WHAT TO DO. Please transcribe the data below exactly. Leave the pictures out.

LISTED ENTRIES.
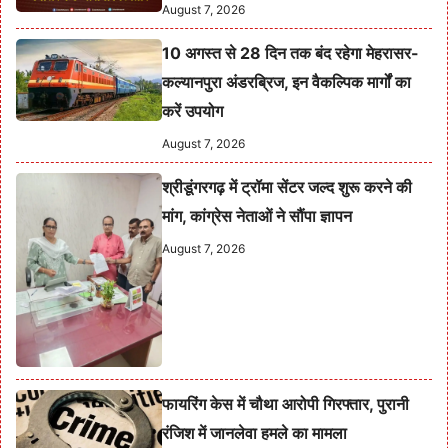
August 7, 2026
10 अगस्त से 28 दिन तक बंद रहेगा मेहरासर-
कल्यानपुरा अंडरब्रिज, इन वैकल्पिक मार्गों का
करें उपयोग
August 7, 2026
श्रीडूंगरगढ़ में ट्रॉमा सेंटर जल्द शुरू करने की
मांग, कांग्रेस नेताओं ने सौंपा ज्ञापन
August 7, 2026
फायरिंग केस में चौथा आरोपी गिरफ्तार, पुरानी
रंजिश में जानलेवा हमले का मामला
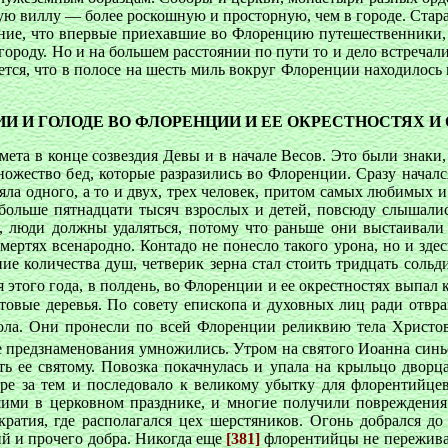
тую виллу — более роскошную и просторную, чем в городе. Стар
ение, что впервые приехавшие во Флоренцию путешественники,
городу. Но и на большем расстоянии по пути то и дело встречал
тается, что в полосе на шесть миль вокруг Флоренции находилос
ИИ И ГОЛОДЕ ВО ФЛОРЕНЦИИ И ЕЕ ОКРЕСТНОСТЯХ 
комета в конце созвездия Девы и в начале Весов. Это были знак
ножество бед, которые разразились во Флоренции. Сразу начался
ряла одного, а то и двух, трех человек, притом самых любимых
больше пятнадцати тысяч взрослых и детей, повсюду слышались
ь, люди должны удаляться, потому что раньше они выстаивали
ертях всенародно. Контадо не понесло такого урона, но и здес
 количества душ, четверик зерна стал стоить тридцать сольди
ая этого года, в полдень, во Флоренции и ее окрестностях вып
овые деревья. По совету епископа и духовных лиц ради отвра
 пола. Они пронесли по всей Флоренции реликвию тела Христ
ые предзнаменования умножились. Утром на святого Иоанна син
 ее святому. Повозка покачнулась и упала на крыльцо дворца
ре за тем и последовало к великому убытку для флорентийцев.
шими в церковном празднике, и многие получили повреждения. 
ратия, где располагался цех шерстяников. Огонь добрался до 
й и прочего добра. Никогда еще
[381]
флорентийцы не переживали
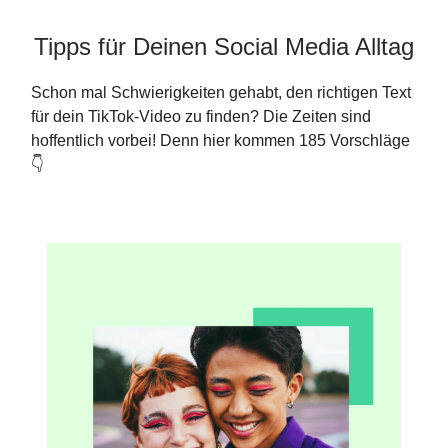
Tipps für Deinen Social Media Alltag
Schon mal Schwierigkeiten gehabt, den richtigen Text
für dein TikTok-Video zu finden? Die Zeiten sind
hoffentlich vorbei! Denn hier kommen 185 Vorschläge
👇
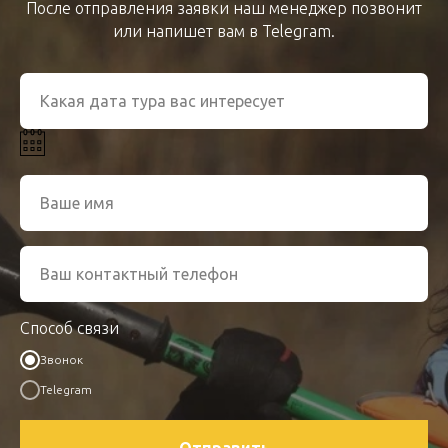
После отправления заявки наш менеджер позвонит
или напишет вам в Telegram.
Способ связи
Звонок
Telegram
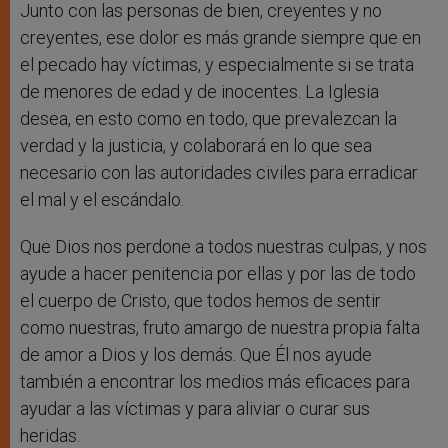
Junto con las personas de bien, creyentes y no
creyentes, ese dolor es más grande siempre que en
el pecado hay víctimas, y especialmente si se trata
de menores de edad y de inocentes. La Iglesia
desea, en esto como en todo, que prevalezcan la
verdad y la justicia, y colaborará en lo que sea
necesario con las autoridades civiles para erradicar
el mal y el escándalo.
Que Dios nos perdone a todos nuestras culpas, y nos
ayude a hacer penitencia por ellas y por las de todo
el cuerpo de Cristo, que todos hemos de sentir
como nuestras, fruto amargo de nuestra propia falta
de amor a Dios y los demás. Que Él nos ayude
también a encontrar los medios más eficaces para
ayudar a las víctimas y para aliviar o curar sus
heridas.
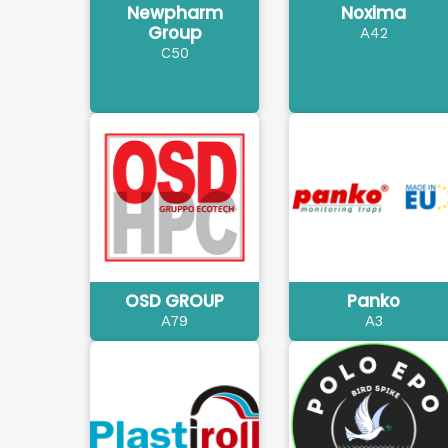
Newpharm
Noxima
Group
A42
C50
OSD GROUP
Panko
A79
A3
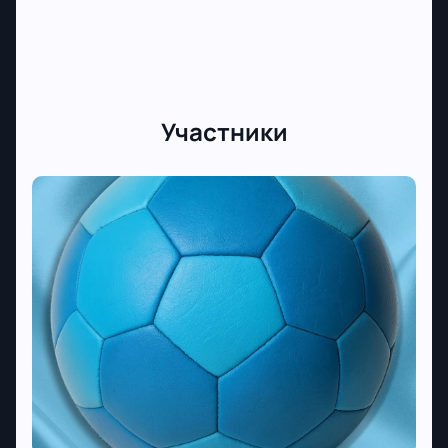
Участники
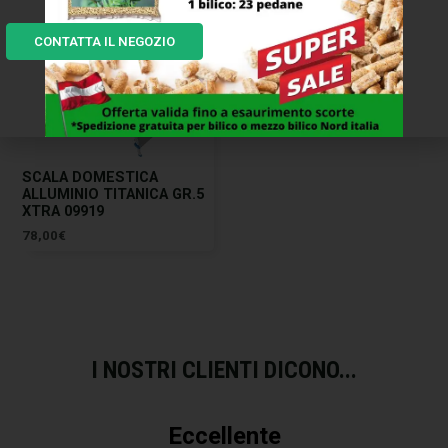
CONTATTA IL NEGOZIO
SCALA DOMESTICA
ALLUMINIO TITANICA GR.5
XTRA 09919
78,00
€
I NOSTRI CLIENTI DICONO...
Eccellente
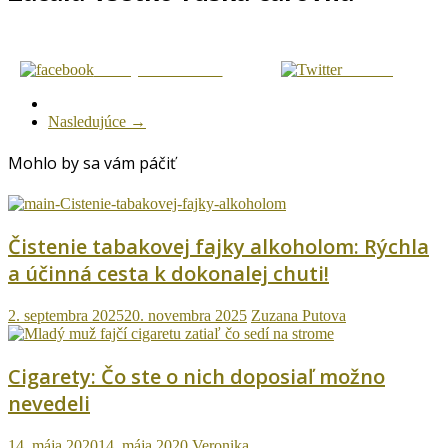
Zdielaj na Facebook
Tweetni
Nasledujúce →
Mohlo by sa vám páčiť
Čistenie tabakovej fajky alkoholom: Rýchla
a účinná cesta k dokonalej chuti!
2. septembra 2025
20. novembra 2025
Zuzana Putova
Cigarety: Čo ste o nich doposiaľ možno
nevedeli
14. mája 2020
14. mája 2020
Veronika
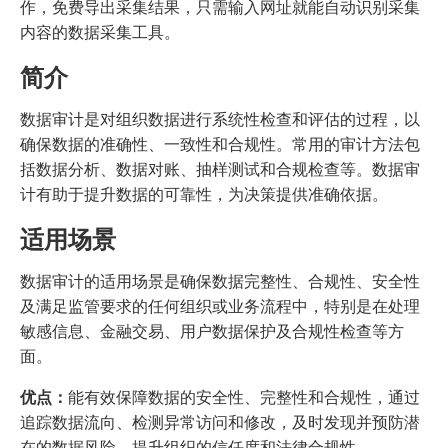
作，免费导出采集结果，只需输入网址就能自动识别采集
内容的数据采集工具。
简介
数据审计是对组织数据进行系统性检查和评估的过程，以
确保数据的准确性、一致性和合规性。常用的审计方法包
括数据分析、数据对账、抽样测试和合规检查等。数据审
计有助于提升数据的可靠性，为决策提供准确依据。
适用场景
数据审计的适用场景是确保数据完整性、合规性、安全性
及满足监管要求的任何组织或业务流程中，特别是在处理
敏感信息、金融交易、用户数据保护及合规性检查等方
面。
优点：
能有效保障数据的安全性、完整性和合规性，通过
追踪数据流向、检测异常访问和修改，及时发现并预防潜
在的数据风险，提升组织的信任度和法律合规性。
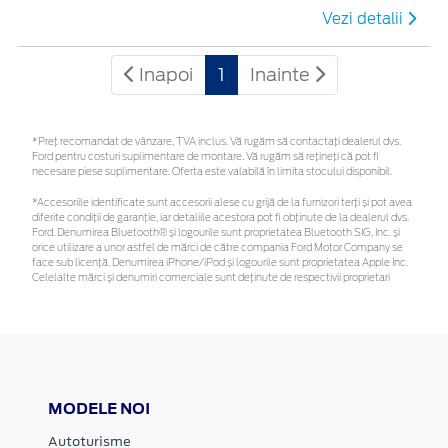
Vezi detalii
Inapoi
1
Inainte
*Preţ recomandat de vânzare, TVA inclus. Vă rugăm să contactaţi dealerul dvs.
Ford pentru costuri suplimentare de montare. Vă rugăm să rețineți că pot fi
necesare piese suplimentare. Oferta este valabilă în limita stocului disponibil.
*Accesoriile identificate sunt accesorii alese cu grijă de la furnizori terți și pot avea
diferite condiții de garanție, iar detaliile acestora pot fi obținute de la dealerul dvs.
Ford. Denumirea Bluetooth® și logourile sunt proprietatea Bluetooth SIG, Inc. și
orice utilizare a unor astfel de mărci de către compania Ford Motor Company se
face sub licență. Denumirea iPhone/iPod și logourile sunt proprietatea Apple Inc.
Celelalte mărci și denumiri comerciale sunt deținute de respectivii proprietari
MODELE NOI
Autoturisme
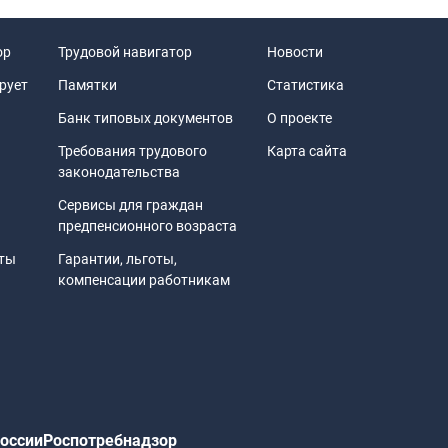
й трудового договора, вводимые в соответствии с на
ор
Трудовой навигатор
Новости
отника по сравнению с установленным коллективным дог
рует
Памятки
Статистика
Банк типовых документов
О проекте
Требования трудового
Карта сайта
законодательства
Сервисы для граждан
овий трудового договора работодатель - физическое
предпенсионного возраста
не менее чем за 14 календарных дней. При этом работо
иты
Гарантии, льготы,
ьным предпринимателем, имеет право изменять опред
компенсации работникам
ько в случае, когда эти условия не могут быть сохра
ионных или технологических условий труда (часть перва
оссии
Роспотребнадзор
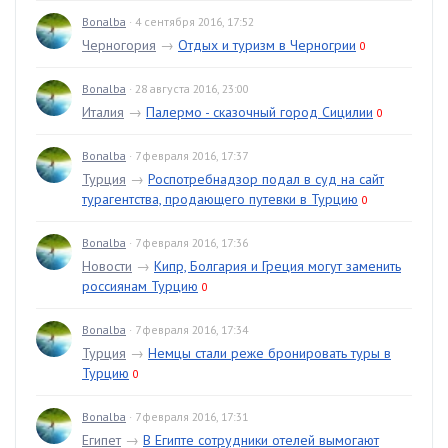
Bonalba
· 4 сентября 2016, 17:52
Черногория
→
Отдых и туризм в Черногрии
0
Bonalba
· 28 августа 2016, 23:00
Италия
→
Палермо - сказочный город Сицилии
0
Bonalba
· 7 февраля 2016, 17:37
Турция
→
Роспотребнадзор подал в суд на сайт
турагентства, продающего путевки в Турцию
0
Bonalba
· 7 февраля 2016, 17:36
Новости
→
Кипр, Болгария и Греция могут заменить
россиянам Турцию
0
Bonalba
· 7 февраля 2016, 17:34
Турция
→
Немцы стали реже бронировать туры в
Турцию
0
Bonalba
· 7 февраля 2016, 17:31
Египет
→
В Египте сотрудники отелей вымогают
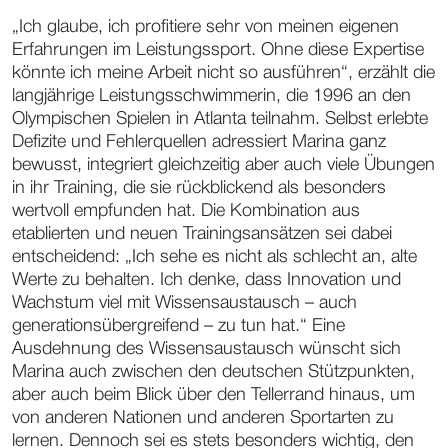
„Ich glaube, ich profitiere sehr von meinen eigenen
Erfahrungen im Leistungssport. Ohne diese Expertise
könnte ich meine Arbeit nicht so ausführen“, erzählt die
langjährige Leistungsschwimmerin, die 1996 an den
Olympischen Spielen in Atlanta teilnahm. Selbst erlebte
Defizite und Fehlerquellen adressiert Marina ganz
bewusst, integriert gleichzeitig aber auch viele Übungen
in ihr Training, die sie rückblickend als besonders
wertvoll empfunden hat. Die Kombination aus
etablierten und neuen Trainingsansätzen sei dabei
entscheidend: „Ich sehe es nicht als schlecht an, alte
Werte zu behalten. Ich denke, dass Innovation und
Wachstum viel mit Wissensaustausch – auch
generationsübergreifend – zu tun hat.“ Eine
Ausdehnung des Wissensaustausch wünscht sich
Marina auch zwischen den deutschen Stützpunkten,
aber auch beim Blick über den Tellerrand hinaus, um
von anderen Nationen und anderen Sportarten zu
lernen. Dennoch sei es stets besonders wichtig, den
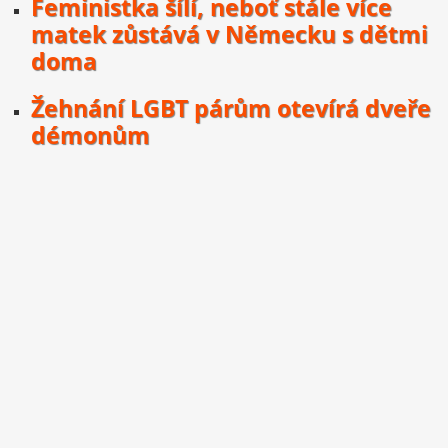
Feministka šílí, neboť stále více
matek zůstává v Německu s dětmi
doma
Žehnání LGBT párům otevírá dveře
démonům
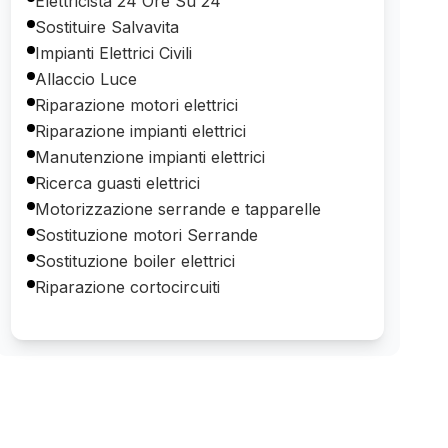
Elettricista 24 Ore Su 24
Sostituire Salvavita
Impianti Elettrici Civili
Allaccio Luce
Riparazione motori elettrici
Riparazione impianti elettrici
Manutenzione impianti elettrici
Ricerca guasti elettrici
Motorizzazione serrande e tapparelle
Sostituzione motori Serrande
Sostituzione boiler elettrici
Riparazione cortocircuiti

RESULT BELOW.
August 7, 2026
10 अगस्त से 28 दिन तक बंद रहेगा मेहरासर-
कल्यानपुरा अंडरब्रिज, इन वैकल्पिक मार्गों का
करें उपयोग
August 7, 2026
श्रीडूंगरगढ़ में ट्रॉमा सेंटर जल्द शुरू करने की
मांग, कांग्रेस नेताओं ने सौंपा ज्ञापन
August 7, 2026
फायरिंग केस में चौथा आरोपी गिरफ्तार, पुरानी
रंजिश में जानलेवा हमले का मामला
тую виллу — более роскошную и просторную, чем в городе. Стар
ение, что впервые приехавшие во Флоренцию путешественники,
городу. Но и на большем расстоянии по пути то и дело встречал
тается, что в полосе на шесть миль вокруг Флоренции находилос
ИИ И ГОЛОДЕ ВО ФЛОРЕНЦИИ И ЕЕ ОКРЕСТНОСТЯХ 
комета в конце созвездия Девы и в начале Весов. Это были знак
ножество бед, которые разразились во Флоренции. Сразу начался
ряла одного, а то и двух, трех человек, притом самых любимых
больше пятнадцати тысяч взрослых и детей, повсюду слышались
ь, люди должны удаляться, потому что раньше они выстаивали
ертях всенародно. Контадо не понесло такого урона, но и здес
 количества душ, четверик зерна стал стоить тридцать сольди
ая этого года, в полдень, во Флоренции и ее окрестностях вып
овые деревья. По совету епископа и духовных лиц ради отвра
 пола. Они пронесли по всей Флоренции реликвию тела Христ
ые предзнаменования умножились. Утром на святого Иоанна син
 ее святому. Повозка покачнулась и упала на крыльцо дворца
ре за тем и последовало к великому убытку для флорентийцев.
шими в церковном празднике, и многие получили повреждения. 
ратия, где располагался цех шерстяников. Огонь добрался до 
й и прочего добра. Никогда еще
[381]
флорентийцы не переживали
Tipps für Deinen Social Media Alltag
Schon mal Schwierigkeiten gehabt, den richtigen Text
für dein TikTok-Video zu finden? Die Zeiten sind
hoffentlich vorbei! Denn hier kommen 185 Vorschläge
👇
После отправления заявки наш менеджер позвонит
или напишет вам в Telegram.
Способ связи
Звонок
Telegram
Junto con las personas de bien, creyentes y no
creyentes, ese dolor es más grande siempre que en
el pecado hay víctimas, y especialmente si se trata
de menores de edad y de inocentes. La Iglesia
desea, en esto como en todo, que prevalezcan la
verdad y la justicia, y colaborará en lo que sea
necesario con las autoridades civiles para erradicar
el mal y el escándalo.
Que Dios nos perdone a todos nuestras culpas, y nos
ayude a hacer penitencia por ellas y por las de todo
el cuerpo de Cristo, que todos hemos de sentir
como nuestras, fruto amargo de nuestra propia falta
de amor a Dios y los demás. Que Él nos ayude
también a encontrar los medios más eficaces para
ayudar a las víctimas y para aliviar o curar sus
heridas.
Newpharm
Noxima
Group
A42
C50
OSD GROUP
Panko
A79
A3
Участники
CONTATTA IL NEGOZIO
SCALA DOMESTICA
ALLUMINIO TITANICA GR.5
XTRA 09919
78,00
€
I NOSTRI CLIENTI DICONO...
Eccellente
Zdielaj na Facebook
Tweetni
Nasledujúce →
Mohlo by sa vám páčiť
Čistenie tabakovej fajky alkoholom: Rýchla
a účinná cesta k dokonalej chuti!
2. septembra 2025
20. novembra 2025
Zuzana Putova
Cigarety: Čo ste o nich doposiaľ možno
nevedeli
14. mája 2020
14. mája 2020
Veronika
作，免费导出采集结果，只需输入网址就能自动识别采集
内容的数据采集工具。
简介
数据审计是对组织数据进行系统性检查和评估的过程，以
确保数据的准确性、一致性和合规性。常用的审计方法包
括数据分析、数据对账、抽样测试和合规检查等。数据审
计有助于提升数据的可靠性，为决策提供准确依据。
适用场景
数据审计的适用场景是确保数据完整性、合规性、安全性
及满足监管要求的任何组织或业务流程中，特别是在处理
敏感信息、金融交易、用户数据保护及合规性检查等方
面。
优点：
能有效保障数据的安全性、完整性和合规性，通过
追踪数据流向、检测异常访问和修改，及时发现并预防潜
在的数据风险，提升组织的信任度和法律合规性。
Vezi detalii
Inapoi
1
Inainte
*Preţ recomandat de vânzare, TVA inclus. Vă rugăm să contactaţi dealerul dvs.
Ford pentru costuri suplimentare de montare. Vă rugăm să rețineți că pot fi
necesare piese suplimentare. Oferta este valabilă în limita stocului disponibil.
*Accesoriile identificate sunt accesorii alese cu grijă de la furnizori terți și pot avea
diferite condiții de garanție, iar detaliile acestora pot fi obținute de la dealerul dvs.
Ford. Denumirea Bluetooth® și logourile sunt proprietatea Bluetooth SIG, Inc. și
orice utilizare a unor astfel de mărci de către compania Ford Motor Company se
face sub licență. Denumirea iPhone/iPod și logourile sunt proprietatea Apple Inc.
Celelalte mărci și denumiri comerciale sunt deținute de respectivii proprietari
MODELE NOI
Autoturisme
й трудового договора, вводимые в соответствии с на
ор
Трудовой навигатор
Новости
отника по сравнению с установленным коллективным дог
рует
Памятки
Статистика
Банк типовых документов
О проекте
Требования трудового
Карта сайта
законодательства
Сервисы для граждан
овий трудового договора работодатель - физическое
предпенсионного возраста
не менее чем за 14 календарных дней. При этом работо
иты
Гарантии, льготы,
ьным предпринимателем, имеет право изменять опред
компенсации работникам
ько в случае, когда эти условия не могут быть сохра
ионных или технологических условий труда (часть перва
оссии
Роспотребнадзор
Bonalba
· 4 сентября 2016, 17:52
Черногория
→
Отдых и туризм в Черногрии
0
Bonalba
· 28 августа 2016, 23:00
Италия
→
Палермо - сказочный город Сицилии
0
Bonalba
· 7 февраля 2016, 17:37
Турция
→
Роспотребнадзор подал в суд на сайт
турагентства, продающего путевки в Турцию
0
Bonalba
· 7 февраля 2016, 17:36
Новости
→
Кипр, Болгария и Греция могут заменить
россиянам Турцию
0
Bonalba
· 7 февраля 2016, 17:34
Турция
→
Немцы стали реже бронировать туры в
Турцию
0
Bonalba
· 7 февраля 2016, 17:31
Египет
→
В Египте сотрудники отелей вымогают
„Ich glaube, ich profitiere sehr von meinen eigenen
Erfahrungen im Leistungssport. Ohne diese Expertise
könnte ich meine Arbeit nicht so ausführen“, erzählt die
langjährige Leistungsschwimmerin, die 1996 an den
Olympischen Spielen in Atlanta teilnahm. Selbst erlebte
Defizite und Fehlerquellen adressiert Marina ganz
bewusst, integriert gleichzeitig aber auch viele Übungen
in ihr Training, die sie rückblickend als besonders
wertvoll empfunden hat. Die Kombination aus
etablierten und neuen Trainingsansätzen sei dabei
entscheidend: „Ich sehe es nicht als schlecht an, alte
Werte zu behalten. Ich denke, dass Innovation und
Wachstum viel mit Wissensaustausch – auch
generationsübergreifend – zu tun hat.“ Eine
Ausdehnung des Wissensaustausch wünscht sich
Marina auch zwischen den deutschen Stützpunkten,
aber auch beim Blick über den Tellerrand hinaus, um
von anderen Nationen und anderen Sportarten zu
lernen. Dennoch sei es stets besonders wichtig, den
Feministka šílí, neboť stále více
matek zůstává v Německu s dětmi
doma
Žehnání LGBT párům otevírá dveře
démonům
Elettricista 24 Ore Su 24
Sostituire Salvavita
Impianti Elettrici Civili
Allaccio Luce
Riparazione motori elettrici
Riparazione impianti elettrici
Manutenzione impianti elettrici
Ricerca guasti elettrici
Motorizzazione serrande e tapparelle
Sostituzione motori Serrande
Sostituzione boiler elettrici
Riparazione cortocircuiti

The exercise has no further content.